Presto una terapia per l'Hiv? Quelle "riserve" in cui imprigionare il virus

21 aprile 2016 ore 18:59, Adriano Scianca
È in arrivo una cura per l'Hiv? Luca Pani, direttore generale dell’Agenzia italiana del farmaco, ha spiegato oggi al workshop Eupati, a Roma, che da qui a tre/cinque anni dovrebbe essere possibile giungere a negativizzare pazienti sieropositivi. In questo modo, il virus verrebbe imprigionato in “riserve” all'interno dell'organismo, “e queste persone non saranno più contagiose, grazie a una terapia relativamente leggera”. 

Presto una terapia per l'Hiv? Quelle 'riserve' in cui imprigionare il virus
Giungere a questo risultato contro l’Hiv sarebbe davvero un gran traguardo per mettere quasi definitivamente ko una delle peggiori malattie di sempre, che nonostante le campagne informative massicce in Italia continua a contagiare in molti.
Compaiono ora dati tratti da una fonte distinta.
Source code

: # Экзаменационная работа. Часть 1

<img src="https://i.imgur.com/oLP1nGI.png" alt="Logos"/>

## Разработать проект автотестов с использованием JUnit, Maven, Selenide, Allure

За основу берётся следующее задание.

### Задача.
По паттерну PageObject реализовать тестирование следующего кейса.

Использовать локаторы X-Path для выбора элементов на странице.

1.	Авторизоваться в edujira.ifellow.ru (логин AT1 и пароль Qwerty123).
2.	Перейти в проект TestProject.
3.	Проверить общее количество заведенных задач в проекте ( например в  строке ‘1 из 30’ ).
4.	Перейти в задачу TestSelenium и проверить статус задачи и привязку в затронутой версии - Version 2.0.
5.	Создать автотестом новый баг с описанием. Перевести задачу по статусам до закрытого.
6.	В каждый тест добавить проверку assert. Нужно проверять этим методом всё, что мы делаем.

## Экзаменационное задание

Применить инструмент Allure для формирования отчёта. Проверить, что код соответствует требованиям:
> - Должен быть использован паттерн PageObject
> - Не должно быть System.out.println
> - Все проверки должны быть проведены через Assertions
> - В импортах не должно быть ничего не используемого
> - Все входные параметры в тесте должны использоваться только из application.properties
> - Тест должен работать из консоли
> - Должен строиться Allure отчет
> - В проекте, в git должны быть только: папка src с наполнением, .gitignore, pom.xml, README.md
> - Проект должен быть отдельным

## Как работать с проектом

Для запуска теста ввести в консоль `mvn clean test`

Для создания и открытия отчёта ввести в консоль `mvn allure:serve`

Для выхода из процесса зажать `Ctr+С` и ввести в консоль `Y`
Grazie a questi nuovi trattamenti, ha spiegato ancora Pani, “potremo vincere la 'battaglia delle battaglie', contro un'infezione che nel nostro Paese cresce al ritmo del +4% di nuove infezioni ogni anno, come la sindrome metabolica”. Precisazione importante, perché dopo le grandi mobilitazioni degli anni '80, con spot e campagne promosse da rockstar di fama mondiale, l'Hiv  non viene più percepito (a torto) come un problema, quasi che la malattia fosse stata debellata o che i comportamenti a rischio siano nel frattempo diventati un po' meno "rischiosi".

Quanto alla questione costi, da sempre un punto dolente nella ricerca di cure per Hiv e Aids, Pani riflette: “È emerso un dato importante dall'ultimo congresso sulle malattie epatiche di Barcellona che contribuisce a rafforzare il motivo per cui l'Aifa ha deciso di trattare prima i pazienti con Hcv più gravi: arriveranno altre molecole e combinazioni di molecole che negativizzeranno i pazienti in sole due settimane di terapia, con un costo immensamente inferiore. Queste strategie consentiranno di curare molti pazienti a un costo minore di quello attuale”.